For instance, when we say we have a 98% confidence interval for the difference in store return rates, it means we are 98% sure that the true difference between the two stores' return rates falls within this calculated range.
The confidence interval for the difference in proportions is calculated using the formula: \[(p1 - p2) \pm Z_{\alpha/2} \times SE\] Where:

• \(p1, p2\) are the sample proportions
• \(Z_{\alpha/2}\) is the z-value corresponding to the desired confidence level
• \(SE\) is the standard error calculated for these proportions

This ensures we incorporate both sampling variation and desired confidence level when estimating the parameter range.

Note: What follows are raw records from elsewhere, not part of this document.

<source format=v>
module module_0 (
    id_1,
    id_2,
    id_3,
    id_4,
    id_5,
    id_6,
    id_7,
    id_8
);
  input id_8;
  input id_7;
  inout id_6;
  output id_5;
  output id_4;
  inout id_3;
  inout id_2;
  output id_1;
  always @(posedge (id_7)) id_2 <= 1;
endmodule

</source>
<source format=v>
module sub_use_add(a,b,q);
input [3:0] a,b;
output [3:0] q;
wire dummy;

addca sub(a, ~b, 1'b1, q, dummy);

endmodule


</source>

Proportions represent the fraction of the total sample that holds a particular characteristic. In the context of our exercise, we are looking at the proportion of sales with returned items at each department store.
Calculating these proportions involves dividing the number of favorable outcomes by the total number of events. So for Store A, the proportion is: - \(\text{Proportion A} = \frac{280}{800} = 0.35\)
Similarly, for Store B, the calculation is: - \(\text{Proportion B} = \frac{279}{900} = 0.31\)
Using proportions provides a more standardized way to compare different groups since it accounts for varied sample sizes. Whether using smaller or larger samples, proportions allow us to see the ratio of occurrences in a consistent manner.

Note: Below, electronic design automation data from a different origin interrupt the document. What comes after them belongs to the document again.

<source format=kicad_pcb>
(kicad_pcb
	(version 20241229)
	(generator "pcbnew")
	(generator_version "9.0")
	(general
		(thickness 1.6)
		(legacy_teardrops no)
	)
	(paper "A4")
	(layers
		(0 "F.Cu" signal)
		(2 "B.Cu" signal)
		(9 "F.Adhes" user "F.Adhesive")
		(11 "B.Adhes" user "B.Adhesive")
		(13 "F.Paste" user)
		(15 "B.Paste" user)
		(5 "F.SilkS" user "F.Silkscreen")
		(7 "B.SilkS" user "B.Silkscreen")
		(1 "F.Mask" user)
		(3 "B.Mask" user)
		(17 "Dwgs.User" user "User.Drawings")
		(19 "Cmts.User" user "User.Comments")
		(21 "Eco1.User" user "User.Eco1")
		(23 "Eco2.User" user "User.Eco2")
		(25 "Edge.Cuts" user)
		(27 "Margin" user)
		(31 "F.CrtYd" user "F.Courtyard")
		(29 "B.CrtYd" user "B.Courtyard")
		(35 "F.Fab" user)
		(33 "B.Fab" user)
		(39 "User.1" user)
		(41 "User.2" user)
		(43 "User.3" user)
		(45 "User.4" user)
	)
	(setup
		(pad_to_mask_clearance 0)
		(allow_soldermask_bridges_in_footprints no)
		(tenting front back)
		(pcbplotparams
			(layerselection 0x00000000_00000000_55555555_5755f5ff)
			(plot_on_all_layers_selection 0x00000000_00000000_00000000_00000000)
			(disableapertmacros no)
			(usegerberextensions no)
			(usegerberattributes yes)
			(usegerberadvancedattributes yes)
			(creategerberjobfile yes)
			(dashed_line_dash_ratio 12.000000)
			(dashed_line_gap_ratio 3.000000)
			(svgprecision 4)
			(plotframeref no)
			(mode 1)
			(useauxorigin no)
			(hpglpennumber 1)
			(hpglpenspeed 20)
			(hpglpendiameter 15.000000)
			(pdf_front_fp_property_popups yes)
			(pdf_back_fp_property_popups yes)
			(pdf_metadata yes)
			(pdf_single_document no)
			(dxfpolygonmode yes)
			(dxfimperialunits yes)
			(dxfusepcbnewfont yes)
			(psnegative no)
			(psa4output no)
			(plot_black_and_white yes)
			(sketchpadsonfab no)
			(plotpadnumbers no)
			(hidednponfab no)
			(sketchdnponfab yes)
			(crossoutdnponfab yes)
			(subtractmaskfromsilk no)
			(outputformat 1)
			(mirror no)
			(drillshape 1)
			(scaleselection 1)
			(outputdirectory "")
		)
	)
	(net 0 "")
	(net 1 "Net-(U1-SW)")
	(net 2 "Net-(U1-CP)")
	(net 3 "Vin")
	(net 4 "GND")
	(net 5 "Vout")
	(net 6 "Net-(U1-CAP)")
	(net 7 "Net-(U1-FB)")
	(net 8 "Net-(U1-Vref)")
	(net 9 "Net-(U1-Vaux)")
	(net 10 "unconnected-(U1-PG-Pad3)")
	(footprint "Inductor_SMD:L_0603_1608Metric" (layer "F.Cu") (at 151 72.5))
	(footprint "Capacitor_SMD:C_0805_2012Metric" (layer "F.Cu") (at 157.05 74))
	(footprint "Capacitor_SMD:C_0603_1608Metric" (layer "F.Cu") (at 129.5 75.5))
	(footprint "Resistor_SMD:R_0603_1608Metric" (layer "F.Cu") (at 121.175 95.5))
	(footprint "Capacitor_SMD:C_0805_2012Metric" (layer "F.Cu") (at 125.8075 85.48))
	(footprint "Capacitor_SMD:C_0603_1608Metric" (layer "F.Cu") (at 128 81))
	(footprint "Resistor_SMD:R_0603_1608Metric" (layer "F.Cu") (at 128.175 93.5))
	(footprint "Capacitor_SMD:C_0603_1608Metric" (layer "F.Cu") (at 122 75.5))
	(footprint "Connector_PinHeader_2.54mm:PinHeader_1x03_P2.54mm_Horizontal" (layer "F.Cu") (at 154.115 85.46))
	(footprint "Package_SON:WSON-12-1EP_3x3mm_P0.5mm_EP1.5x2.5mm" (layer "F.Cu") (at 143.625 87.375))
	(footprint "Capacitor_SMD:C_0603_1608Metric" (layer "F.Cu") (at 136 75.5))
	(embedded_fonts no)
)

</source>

The standard error (SE) is a measure of the variability or dispersion of sample statistics from the true population parameter. In simpler terms, it shows how much the sample proportion could vary from the actual population proportion due to sampling errors.
For proportions, the formula for standard error is: \[SE = \sqrt{\frac{p1(1-p1)}{n1} + \frac{p2(1-p2)}{n2}}\]Where:

• \(p1, p2\) are the sample proportions of Store A and Store B
• \(n1, n2\) are the respective sample sizes of Store A and Store B

The calculated SE helps us understand the precision of our estimate when comparing two proportions.
In our solution, the SE was found to be approximately 0.03075, indicating the likely fluctuation in the sample difference of return rates due to sampling randomness.

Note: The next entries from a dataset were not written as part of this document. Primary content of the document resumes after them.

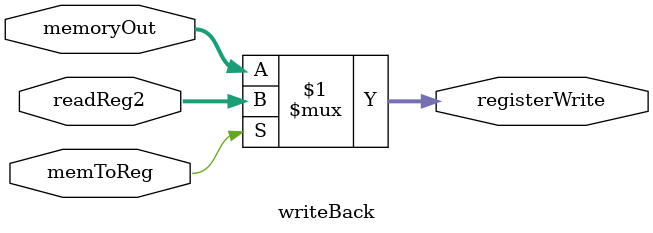
<source format=v>
`timescale 1ns / 1ps
module writeBack(
						input [31:00] memoryOut, readReg2,
						input memToReg,
						
						output [31:00] registerWrite
    );
		
		assign registerWrite = memToReg ? readReg2 : memoryOut;

endmodule

</source>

The significance level, often denoted as \(\alpha\), represents the probability of rejecting the null hypothesis when it is actually true. It is the benchmark for deciding whether observed outcomes are statistically significant or just due to chance.
In our problem, a 1% significance level was used, meaning there is a 1% risk of concluding that the proportion of returned sales in Store A is higher than Store B when it is not.
This critical value derived from the significance level is crucial in hypothesis testing as it dictates the threshold for our test statistic. If the test statistic exceeds the critical value, we reject the null hypothesis.
However, in this exercise, the test statistic was 1.30, which is less than the critical value of 2.33 at the 1% significance level, leading us to fail to reject the null hypothesis.